Presented in a paper published last month in the Journal of Molecular Diagnostics, the guidelines provide recommendations for what CYP2C9 variant alleles should be included in clinical pharmacogenomic tests assessing that gene.
The guidelines are the second such issued by AMP's PGx Working Group, which last year published recommendations on variant alleles that should be included in clinical PGx tests for CYP2C19.
The AMP PGx working group started with those two genes "due to the widespread adoption of [PGx panels analyzing those genes] and our desire to help physicians, pharmacists, researchers, and other stakeholders better understand what these panels include and what the test results mean," said Victoria Pratt, associate professor, director of pharmacogenetics and molecular genetics laboratories at the Indiana University School of Medicine and chair of the AMP PGx Working Group.
CYP2C9 codes for the cytochrome P4502C9 protein, which Pratt noted is one of the "most abundant and important drug metabolizing enzymes" and is involved in "Phase I metabolism of many commonly prescribed medications, including the anticoagulant warfarin and the anticonvulsant phenytoin."
CYP2C9 is listed by the US Food and Drug Administration as a PGx biomarker for 10 FDA-approved drugs, and there are seven commercially available CYP2C9 tests ranging from research-use only offerings from companies including Affymetrix and Agena Biosciences to FDA-cleared tests from GenMark Diagnostics and TrimGen. Additionally, many clinical laboratories have developed their own PGx panels testing CYP2C9.
These tests are not consistent, however, in terms of what alleles they analyze, which may impact their performance. Because different alleles have been linked to different levels of drug response, with these links supported by varying levels of evidence, the composition of PGx test panels is a potentially important consideration. The AMP effort aimed to identify minimal sets of CYP2C9 alleles that all tests would ideally include.
The researchers followed the template they developed through their previous work on CYP2C19, identifying a set of Tier 1 alleles that they recommend testing for in all populations and a Tier 2 set of alleles for which testing may be appropriate in particular circumstances or subpopulations.
According to the guidelines established in the original CYP2C19 work, Tier 1 alleles are those that "have been well characterized and shown to significantly affect the function of the protein and/or gene leading to an alteration in a drug response phenotype … have an appreciable minor allele frequency in a population/ethnicity group, and … have publicly available reference materials."
Tier 2 alleles are those that meet "at least one but not all three" of the Tier 1 requirements, the authors wrote, noting that Tier 2 alleles may be moved into the Tier 1 category if reference materials or additional evidence supporting their linkage to drug response becomes available.
The AMP-CAP guidelines identified six CYP2C9 variant alleles (*2, *3, *5, *6, *8, and *11 ) as Tier 1 and three variants (*12, *13, *15) as Tier 2. All three of the Tier 2 alleles have been shown to "have either decreased function or no function," the authors wrote, but they have low frequency (< 0.5 percent) in the general population and reference materials are not available for *13 and *15.
Pratt said that she and her colleagues were "not aware of any significant changes in the field with regards to CYP2C19 testing," since they published their variant allele guidelines for that gene last year.
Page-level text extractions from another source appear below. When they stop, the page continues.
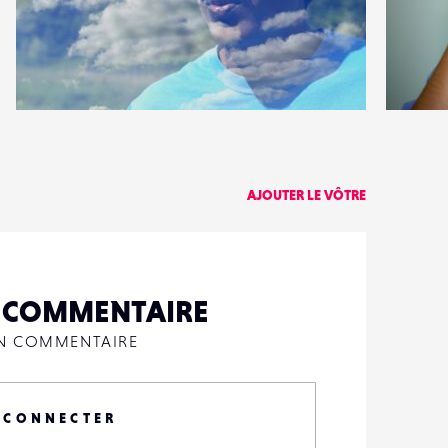
2
2
16
0
AJOUTER LE VÔTRE
N COMMENTAIRE
UN COMMENTAIRE
 CONNECTER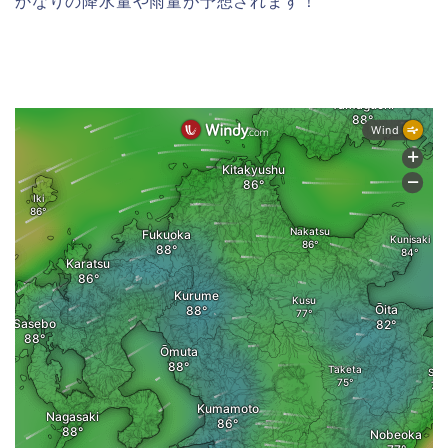
かなりの降水量や雨量が予想されます！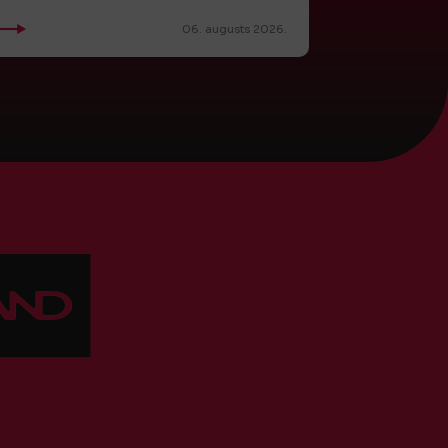
06. augusts 2026.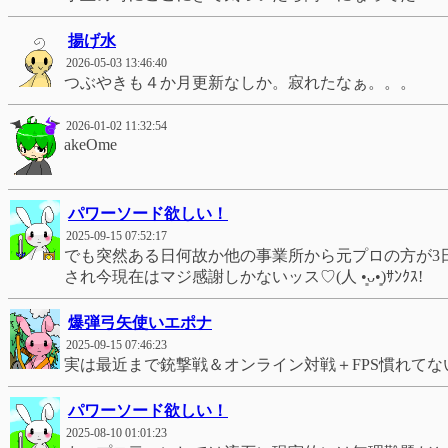
揚げ水
2026-05-03 13:46:40
つぶやきも４か月更新なしか。寂れたなぁ。。。
2026-01-02 11:32:54
akeOme
パワーソード欲しい！
2025-09-15 07:52:17
でも突然ある日何故か他の事業所から元プロの方が3
され今現在はマジ感謝しかないッス♡(人 •͈ᴗ•͈)ｻﾝｸｽ!
爆弾弓矢使いエポナ
2025-09-15 07:46:23
パワーソード欲しい！
2025-08-10 01:01:23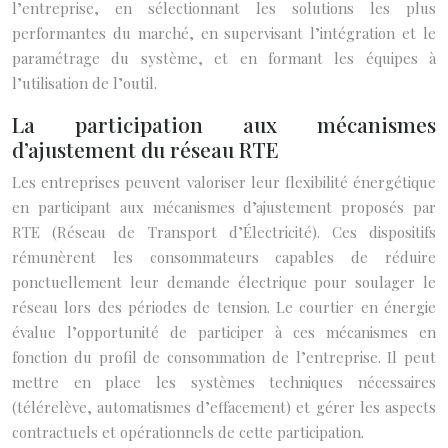
l’entreprise, en sélectionnant les solutions les plus
performantes du marché, en supervisant l’intégration et le
paramétrage du système, et en formant les équipes à
l’utilisation de l’outil.
La participation aux mécanismes
d’ajustement du réseau RTE
Les entreprises peuvent valoriser leur flexibilité énergétique
en participant aux mécanismes d’ajustement proposés par
RTE (Réseau de Transport d’Électricité). Ces dispositifs
rémunèrent les consommateurs capables de réduire
ponctuellement leur demande électrique pour soulager le
réseau lors des périodes de tension. Le courtier en énergie
évalue l’opportunité de participer à ces mécanismes en
fonction du profil de consommation de l’entreprise. Il peut
mettre en place les systèmes techniques nécessaires
(télérelève, automatismes d’effacement) et gérer les aspects
contractuels et opérationnels de cette participation.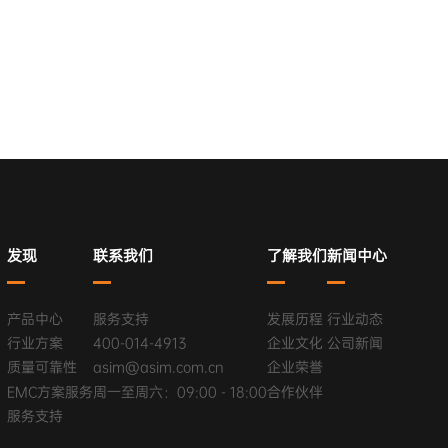
发现
联系我们
了解我们
新闻中心
产品中心
服务支持
发展历程
行业动态
行业方案
400-014-4913
企业文化
公司新闻
质量可靠性
asim@asim.com.cn
企业荣誉
EMC方案服务
周一至周六：09:00 - 18:00
合作伙伴
服务支持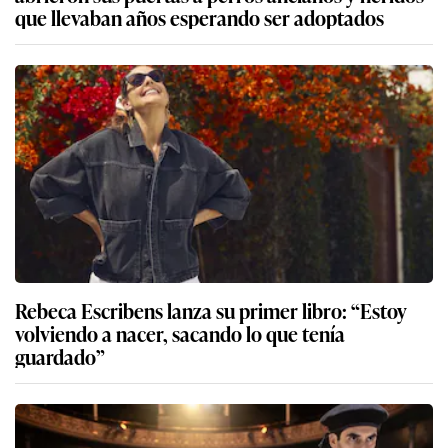
que llevaban años esperando ser adoptados
Rebeca Escribens lanza su primer libro: “Estoy
volviendo a nacer, sacando lo que tenía
guardado”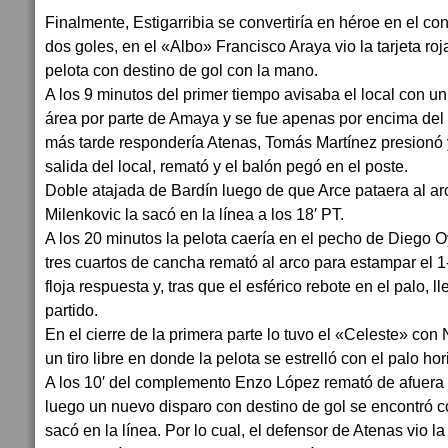
Finalmente, Estigarribia se convertiría en héroe en el co
dos goles, en el «Albo» Francisco Araya vio la tarjeta ro
pelota con destino de gol con la mano.
A los 9 minutos del primer tiempo avisaba el local con u
área por parte de Amaya y se fue apenas por encima del
más tarde respondería Atenas, Tomás Martínez presionó y 
salida del local, remató y el balón pegó en el poste.
Doble atajada de Bardín luego de que Arce pataera al ar
Milenkovic la sacó en la línea a los 18′ PT.
A los 20 minutos la pelota caería en el pecho de Diego Oy
tres cuartos de cancha remató al arco para estampar el 1
floja respuesta y, tras que el esférico rebote en el palo, ll
partido.
En el cierre de la primera parte lo tuvo el «Celeste» con
un tiro libre en donde la pelota se estrelló con el palo hor
A los 10′ del complemento Enzo López remató de afuera d
luego un nuevo disparo con destino de gol se encontró 
sacó en la línea. Por lo cual, el defensor de Atenas vio l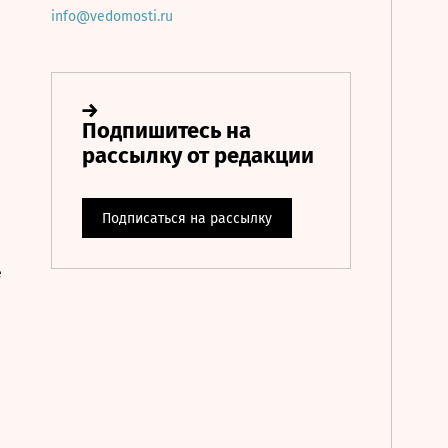
info@vedomosti.ru
е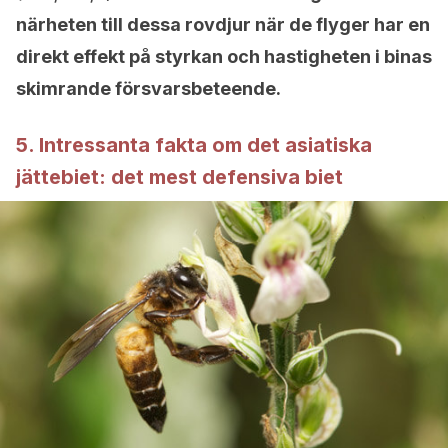
närheten till dessa rovdjur när de flyger har en
direkt effekt på styrkan och hastigheten i binas
skimrande försvarsbeteende.
5. Intressanta fakta om det asiatiska
jättebiet: det mest defensiva biet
However, she noted that the feedback they have received "has been positive" and added that most commercially available CYP2C19 testing platforms already correlated well with the group's recommendations.
Adoption of the CYP2C9 guidelines could present more of a challenge, Pratt said, as only two of the seven commercial platforms available at the time the JMD paper was published included all of the recommended Tier 1 alleles.
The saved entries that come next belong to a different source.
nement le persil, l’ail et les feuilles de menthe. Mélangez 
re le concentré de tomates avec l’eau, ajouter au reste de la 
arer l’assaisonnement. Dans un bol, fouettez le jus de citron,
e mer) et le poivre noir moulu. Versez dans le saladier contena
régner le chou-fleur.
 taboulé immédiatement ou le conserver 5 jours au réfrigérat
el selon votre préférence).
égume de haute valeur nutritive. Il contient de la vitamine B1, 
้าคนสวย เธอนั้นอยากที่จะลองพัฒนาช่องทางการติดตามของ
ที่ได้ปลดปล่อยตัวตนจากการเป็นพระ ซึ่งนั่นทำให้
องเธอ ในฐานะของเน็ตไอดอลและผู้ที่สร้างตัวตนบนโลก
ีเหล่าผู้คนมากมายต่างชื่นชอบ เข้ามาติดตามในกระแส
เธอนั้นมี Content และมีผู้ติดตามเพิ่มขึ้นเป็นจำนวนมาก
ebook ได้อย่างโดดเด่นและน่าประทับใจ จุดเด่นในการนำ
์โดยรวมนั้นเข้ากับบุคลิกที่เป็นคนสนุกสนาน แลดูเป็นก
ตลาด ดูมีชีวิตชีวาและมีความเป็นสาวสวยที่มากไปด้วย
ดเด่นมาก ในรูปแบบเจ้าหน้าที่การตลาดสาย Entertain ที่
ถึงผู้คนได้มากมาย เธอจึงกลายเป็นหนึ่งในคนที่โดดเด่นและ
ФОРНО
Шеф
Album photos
Of particular concern are the Tier 1 alleles *5, *6, *8, and *11 that are particularly prevalent among people with African ancestry.
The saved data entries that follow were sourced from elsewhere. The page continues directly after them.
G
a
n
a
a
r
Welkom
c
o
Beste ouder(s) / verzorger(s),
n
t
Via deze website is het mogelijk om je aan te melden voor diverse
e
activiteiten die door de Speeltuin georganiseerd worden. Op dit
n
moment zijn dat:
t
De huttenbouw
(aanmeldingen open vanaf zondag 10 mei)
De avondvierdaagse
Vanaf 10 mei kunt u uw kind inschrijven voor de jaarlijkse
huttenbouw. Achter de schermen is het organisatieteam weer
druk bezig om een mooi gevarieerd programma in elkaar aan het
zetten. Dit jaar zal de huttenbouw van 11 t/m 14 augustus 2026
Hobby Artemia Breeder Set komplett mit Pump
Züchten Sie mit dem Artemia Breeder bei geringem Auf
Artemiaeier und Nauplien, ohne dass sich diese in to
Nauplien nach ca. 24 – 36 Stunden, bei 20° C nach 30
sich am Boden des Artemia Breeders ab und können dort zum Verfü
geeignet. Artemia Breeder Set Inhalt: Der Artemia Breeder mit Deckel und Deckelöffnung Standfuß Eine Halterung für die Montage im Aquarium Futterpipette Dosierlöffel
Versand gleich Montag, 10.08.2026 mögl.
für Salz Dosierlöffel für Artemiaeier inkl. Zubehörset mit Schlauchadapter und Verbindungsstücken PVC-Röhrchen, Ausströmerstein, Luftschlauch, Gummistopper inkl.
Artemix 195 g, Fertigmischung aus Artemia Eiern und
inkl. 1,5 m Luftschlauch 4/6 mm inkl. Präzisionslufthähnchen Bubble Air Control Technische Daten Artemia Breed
Pratt said that she and her colleagues on the working group were aware that their recommendations to include these alleles would be difficult to implement using existing genotyping platforms.
"However, we concluded that failure to include these alleles could lead to inaccurate CYP2C9phenotype prediction among individuals with known or unknown African ancestry and could potentially contribute to existing healthcare disparities in these populations," she said.
The CYP2C19and CYP2C9recommendations are the first stages of the AMP working group's project to develop guidelines for as many pharmacogenomic-relevant genes as possible.
Pratt said that the group's recommendations are "not to be interpreted as restrictive but to provide a reference guide" for test developers, though she added that the group "urge[s] the FDA and other regulatory agencies to consider the Tier 1 alleles when reviewing new commercially available testing platforms."